You answer your doorbell and a uniformed delivery man with a clipboard stands there, looking confused. “Hey, uh, I’m looking for house number 6727, but I don’t see it. Can you point me in the right direction?”
“No, sorry, there is no 6727 on this street,” you say.
“Hmmm, well it says here that I need to pay a call to Martha Johnson. Is that a name you recognize? Any chance you know where I could find her?”
“Oh, Martha, yes, she’s my neighbor,” you say. “She’s actually at 6272. Try checking there. Hope it works out.”
An innocent conversation with a person who has legitimate business?
Or a social engineering ploy?
If you haven’t heard about social engineering, chances are, you will soon. This has long been a subject of training at places with higher security risks, like banks, the information technology industry, and other companies who hold sensitive information. However, it is trickling down to ordinary people who unwittingly give out information that seems perfectly legitimate.
Social Engineering is one facet of crime in which people contrive to get others to divulge vital information while seeming to be perfectly innocent and legitimate. For instance, a person gains access to an office by pretending to be making a service call to the copy machine when they’re really there to steal confidential information, or a woman dressed as a housekeeper gets in with the pretense of watering the plants, or a criminal makes a phone call and asks a series of innocent-sounding questions to get the person on the other end of the line to divulge names, passwords, or bank account details.
From there, armed with the stolen information, the crooks will go to the next step of their plot in order to carry out their agenda.
It’s amazing how a fast-talking person with the gift of gab can get people to give out information.
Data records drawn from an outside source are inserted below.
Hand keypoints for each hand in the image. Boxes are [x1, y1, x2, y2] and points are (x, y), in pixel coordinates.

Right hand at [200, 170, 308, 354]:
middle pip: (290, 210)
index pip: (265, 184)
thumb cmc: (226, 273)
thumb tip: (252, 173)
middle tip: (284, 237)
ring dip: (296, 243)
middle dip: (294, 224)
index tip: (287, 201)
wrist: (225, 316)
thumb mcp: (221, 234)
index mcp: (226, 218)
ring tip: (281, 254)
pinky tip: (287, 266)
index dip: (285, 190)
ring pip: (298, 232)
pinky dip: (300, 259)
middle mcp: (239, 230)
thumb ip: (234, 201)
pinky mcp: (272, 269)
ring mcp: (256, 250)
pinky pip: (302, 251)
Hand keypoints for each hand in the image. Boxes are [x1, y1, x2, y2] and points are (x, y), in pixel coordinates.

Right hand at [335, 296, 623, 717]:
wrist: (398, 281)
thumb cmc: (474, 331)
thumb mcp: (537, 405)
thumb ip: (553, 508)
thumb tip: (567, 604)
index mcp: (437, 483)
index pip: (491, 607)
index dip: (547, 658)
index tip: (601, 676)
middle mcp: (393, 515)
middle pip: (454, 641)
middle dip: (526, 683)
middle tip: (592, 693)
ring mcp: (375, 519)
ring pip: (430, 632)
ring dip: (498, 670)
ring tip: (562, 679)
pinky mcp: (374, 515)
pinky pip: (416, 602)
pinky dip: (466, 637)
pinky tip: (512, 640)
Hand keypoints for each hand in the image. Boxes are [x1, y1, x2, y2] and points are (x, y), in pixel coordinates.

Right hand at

In fact, hackers and information thieves often consider it much easier to talk to a person to get a password or other piece of vital information than it is to hack into the system to retrieve it.
In the scenario we described above with the person who rings your doorbell, we can think of at least a few possibilities of how you could be more at risk than you think over a simple conversation like that.
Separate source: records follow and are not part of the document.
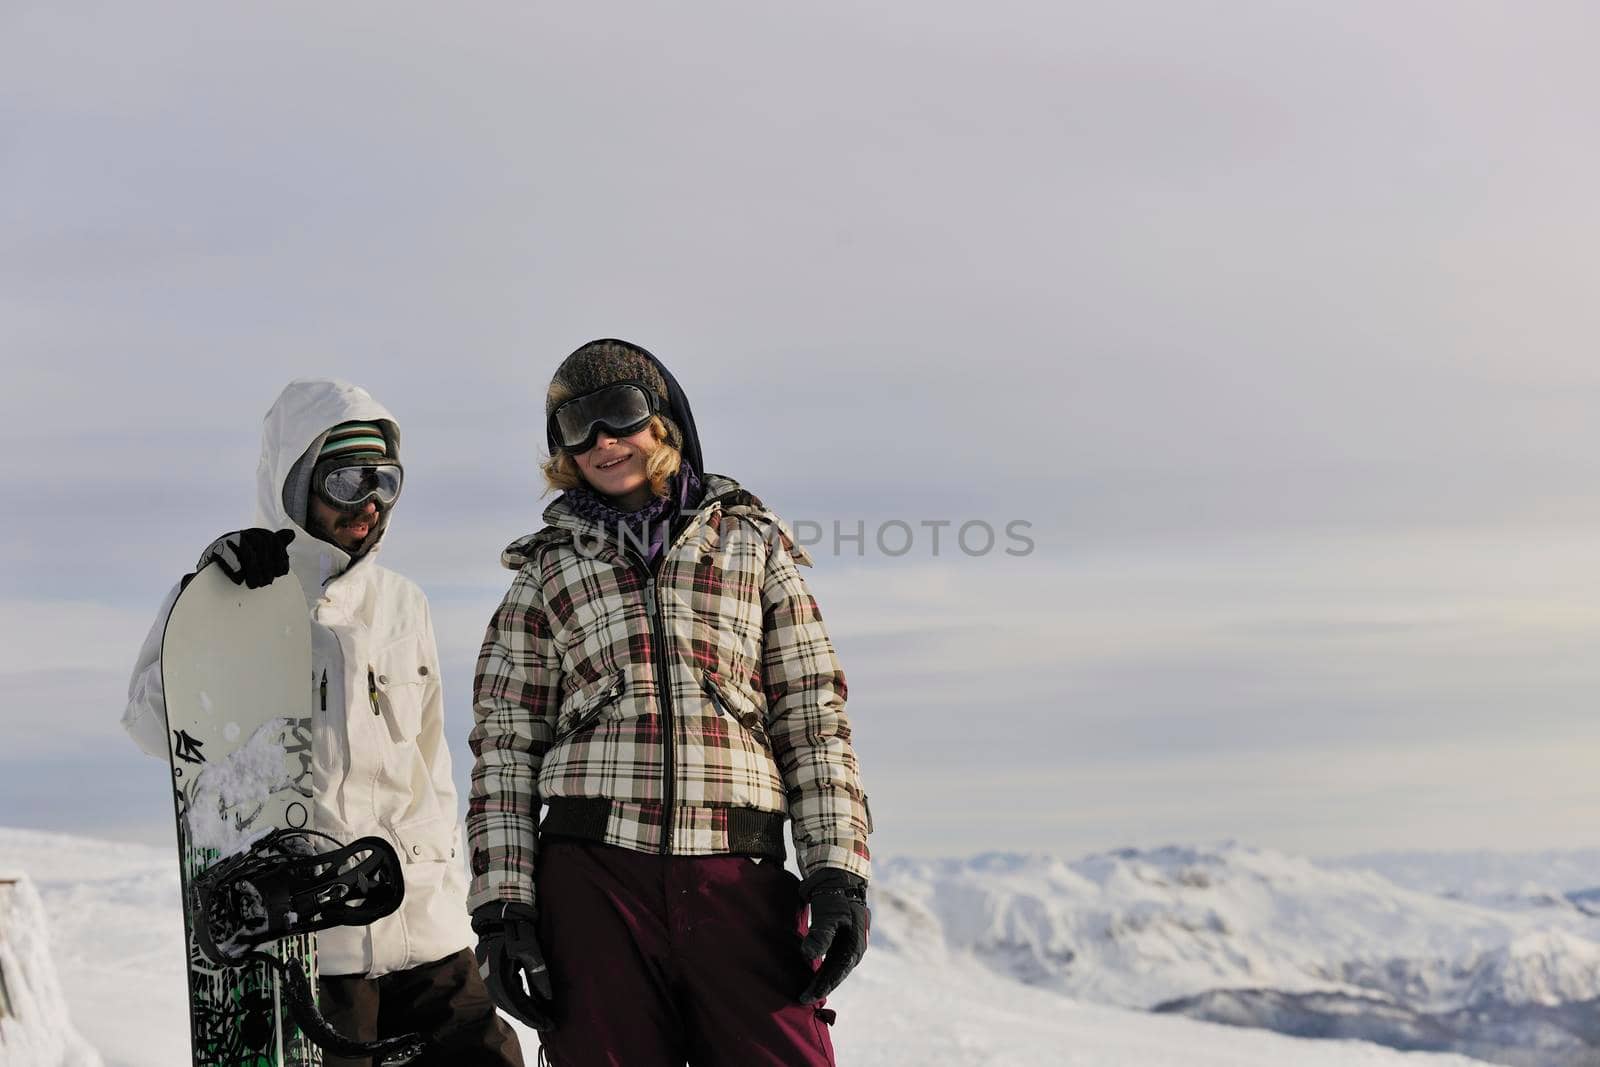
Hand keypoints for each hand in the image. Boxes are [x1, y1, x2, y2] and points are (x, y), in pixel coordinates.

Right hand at [193, 529, 294, 588]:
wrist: (213, 562)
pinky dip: (235, 570)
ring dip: (253, 571)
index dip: (280, 557)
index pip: (274, 540)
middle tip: (267, 583)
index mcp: (257, 533)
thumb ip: (276, 544)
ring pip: (247, 552)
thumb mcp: (261, 550)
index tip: (280, 573)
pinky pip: (228, 557)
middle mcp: (244, 533)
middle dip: (267, 566)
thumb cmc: (243, 558)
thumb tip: (291, 533)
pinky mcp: (216, 550)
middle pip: (262, 545)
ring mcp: (229, 540)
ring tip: (254, 585)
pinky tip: (239, 581)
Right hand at [471, 901, 555, 1030]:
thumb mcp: (528, 945)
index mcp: (497, 973)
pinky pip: (503, 991)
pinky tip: (528, 1001)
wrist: (497, 908)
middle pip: (509, 1005)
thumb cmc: (514, 924)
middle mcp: (489, 977)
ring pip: (505, 1000)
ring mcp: (488, 973)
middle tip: (547, 1024)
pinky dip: (515, 999)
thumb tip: (547, 996)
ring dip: (521, 1010)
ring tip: (540, 1015)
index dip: (532, 1015)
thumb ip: (537, 971)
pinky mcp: (491, 969)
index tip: (548, 1024)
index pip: (516, 1003)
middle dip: (528, 1016)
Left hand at [798, 868, 869, 1003]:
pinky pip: (835, 958)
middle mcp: (856, 948)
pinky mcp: (846, 937)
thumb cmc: (835, 896)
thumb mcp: (829, 915)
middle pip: (837, 973)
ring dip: (823, 978)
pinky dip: (825, 966)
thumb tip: (809, 956)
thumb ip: (820, 935)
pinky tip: (816, 969)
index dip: (821, 987)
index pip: (836, 973)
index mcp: (854, 946)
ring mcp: (852, 942)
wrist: (842, 876)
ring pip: (837, 966)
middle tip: (803, 998)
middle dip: (821, 986)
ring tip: (809, 988)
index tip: (806, 998)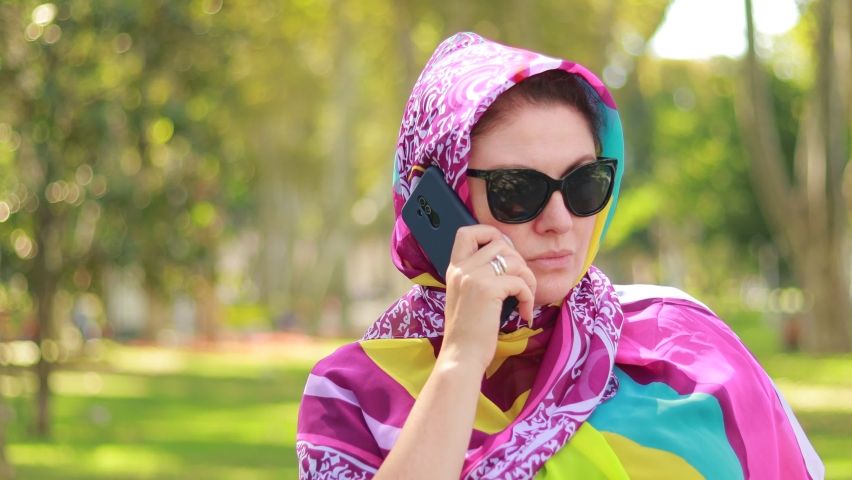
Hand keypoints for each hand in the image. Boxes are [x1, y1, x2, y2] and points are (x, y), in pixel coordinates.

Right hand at [440, 225, 536, 372]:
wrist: (461, 355)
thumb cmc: (468, 332)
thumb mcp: (467, 297)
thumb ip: (479, 276)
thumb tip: (509, 261)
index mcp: (455, 268)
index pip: (467, 232)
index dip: (490, 233)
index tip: (505, 252)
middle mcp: (462, 268)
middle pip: (500, 243)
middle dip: (519, 262)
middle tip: (522, 285)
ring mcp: (473, 277)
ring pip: (514, 260)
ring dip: (528, 280)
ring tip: (526, 299)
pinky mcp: (488, 290)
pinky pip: (519, 282)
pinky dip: (528, 297)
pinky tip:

- The person is merely checking to see if you are home, and when they discover that you are, they come up with a legitimate-sounding pretext for what they were doing there. It’s a common technique of burglars to ring the doorbell first to see if anyone is home.
- The person is checking up on one of your neighbors with the intent to do something with the information they extract from you.
- The person is checking you out, perhaps to size you up, get a voice print or an image of you, and go from there to the next step of what they intend to carry out.
None of these scenarios are good. So how do you protect yourself? Here are some tips from our doorbell security company on things that you can do.
- Don’t give out any information, even public-knowledge information. The people engaged in social engineering will frequently use a technique called “Foot in the door” — they will start by asking for simple things and then go in for the kill once you have answered their generic questions. It’s a human tendency to be more likely to answer that “big” question once you’ve answered a couple of small things. Don’t do it. Simply say politely “I’m sorry, I’m not able to give you any information.” Repeat that phrase as many times as necessary if they ask follow-up questions.
- Install a doorbell video camera that you can manage from your smartphone. This accomplishes three things. First, it makes it look like you’re home, even if you’re not. Second, it makes it easier for you to withhold information. Third, it prevents the person at your door from having access to your physical presence. All three of these things are good for your protection.
We hope that you’ll never be the victim of an attempted social engineering attack, but if you are, we hope that these tips will help you to be safe and keep your neighbors or coworkers safe as well.